● **WORK ITEM**
Count the lines of the records that contain the word "akuntansi", and reply with only that number.

——

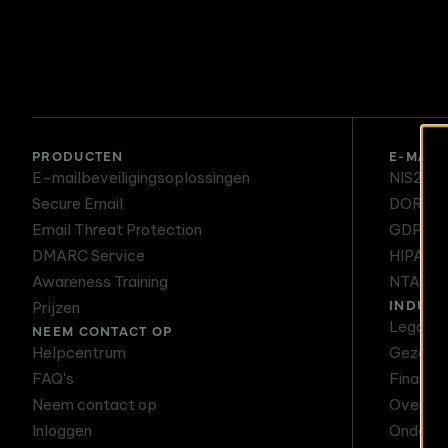
Secure Email
PRODUCTEN
E-MAIL
E-mailbeveiligingsoplossingen
NIS2
Secure Email
DORA
Email Threat Protection
GDPR
DMARC Service
HIPAA
Awareness Training
NTA 75
INDUST
Prijzen
Legal
NEEM CONTACT OP
Helpcentrum
Gezondh
FAQ's
Financi
Neem contact op
Overhei
Inloggen
Onderwi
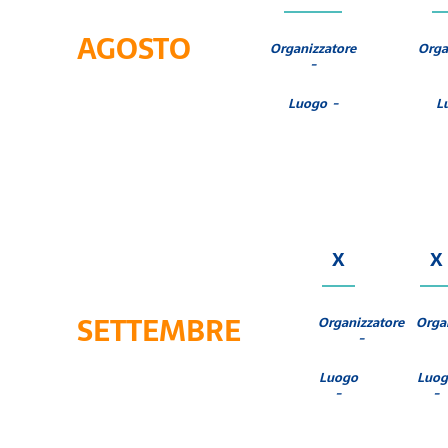
AGOSTO
Organizzatore
Orga
-
Luogo -
L
X
X
SETTEMBRE
Organizzatore
Orga
-
Luogo
Luog
-
-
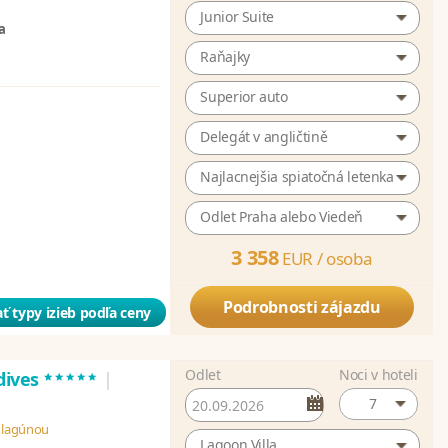
Junior Suite
a
Raňajky
Superior auto
Delegát v angličtině
Najlacnejšia spiatočná letenka
Odlet Praha alebo Viedeň
3 358
EUR /
osoba
Podrobnosti zájazdu
ť typy izieb podľa ceny
Odlet
Noci v hoteli
*****
dives
|
7
u lagúnou
Lagoon Villa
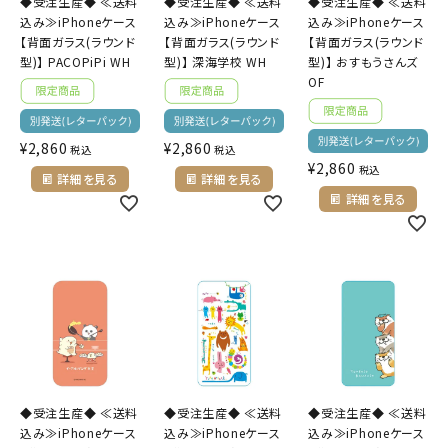
◆受注生産◆ ≪送料
◆受注生産◆ ≪送料
◆受注生産◆ ≪送料
込み≫iPhoneケース
込み≫iPhoneケース
込み≫iPhoneケース
【背面ガラス(ラウンド
【背面ガラス(ラウンド
【背面ガラス(ラウンド
型)】 PACOPiPi WH
型)】 深海学校 WH
型)】 おすもうさんズ
OF
¥
2,860
¥
2,860
税込
税込
¥
2,860
税込
詳細を見る
詳細を見る
詳細を見る
◆受注生産◆ ≪送料
◆受注生産◆ ≪送料
◆受注生産◆ ≪送料
込み≫iPhoneケース
込み≫iPhoneケース
込み≫iPhoneケース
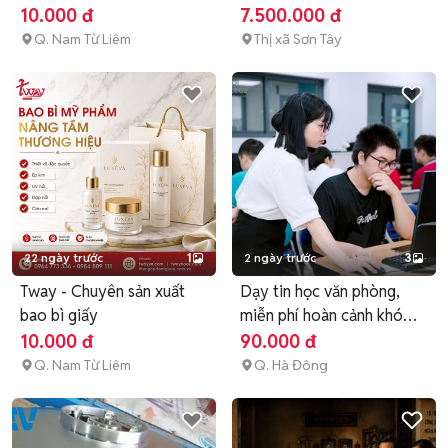
THEO YÊU CẦU
trời
10.000 đ
7.500.000 đ
Q. Nam Từ Liêm
Thị xã Sơn Tây
22 ngày trước
1
2 ngày trước
3
Tway - Chuyên sản xuất
Dạy tin học văn phòng,
bao bì giấy
miễn phí hoàn cảnh khó
khăn
10.000 đ
90.000 đ
Q. Nam Từ Liêm
Q. Hà Đông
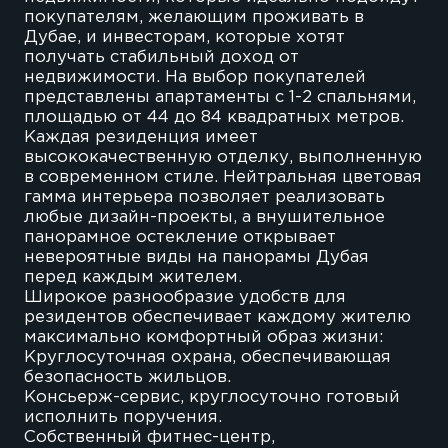
покупателям, желающим проживать в
Дубае, и инвесторам, которые хотят
получать стабильный доход от
недвижимости. На выбор покупателей
представлены апартаменты с 1-2 спальнями,
площадью от 44 до 84 квадратных метров.
Каждая резиденция имеет
высококачественную отделку, выполненную
в современном стиле. Нейтральная цветовая
гамма интерьера позволяет реализовать
любые дизайн-проекты, а внушительное
панорамное остекление открывает
невероятные виды на панорамы Дубая
перед каждым жителем.
Широкое разнообразие удобств для
резидентов обеспечивает каждому жителю
максимально комфортный образ жизни:
Круглосуточная охрана, обеспечивающая
безопасность жильцов.
Консьерж-сервис, круглосуточно готовый
исполнить поручения.
Собственный фитнес-центр,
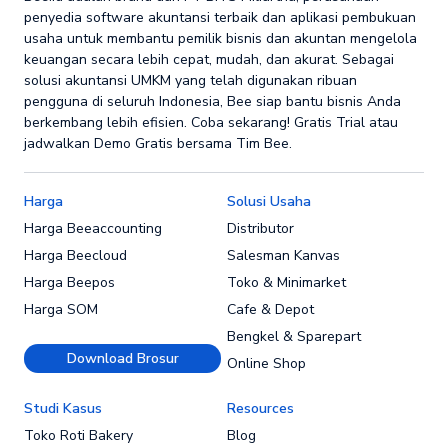
penyedia software akuntansi terbaik dan aplikasi pembukuan
usaha untuk membantu pemilik bisnis dan akuntan mengelola
keuangan secara lebih cepat, mudah, dan akurat. Sebagai
solusi akuntansi UMKM yang telah digunakan ribuan
pengguna di seluruh Indonesia, Bee siap bantu bisnis Anda
berkembang lebih efisien. Coba sekarang! Gratis Trial atau
jadwalkan Demo Gratis bersama Tim Bee.
Harga
Solusi Usaha
Harga Beeaccounting
Distributor
Harga Beecloud
Salesman Kanvas
Harga Beepos
Toko & Minimarket
Harga SOM
Cafe & Depot
Bengkel & Sparepart
Download Brosur
Online Shop
Studi Kasus
Resources
Toko Roti Bakery
Blog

——

● **OUTPUT**
2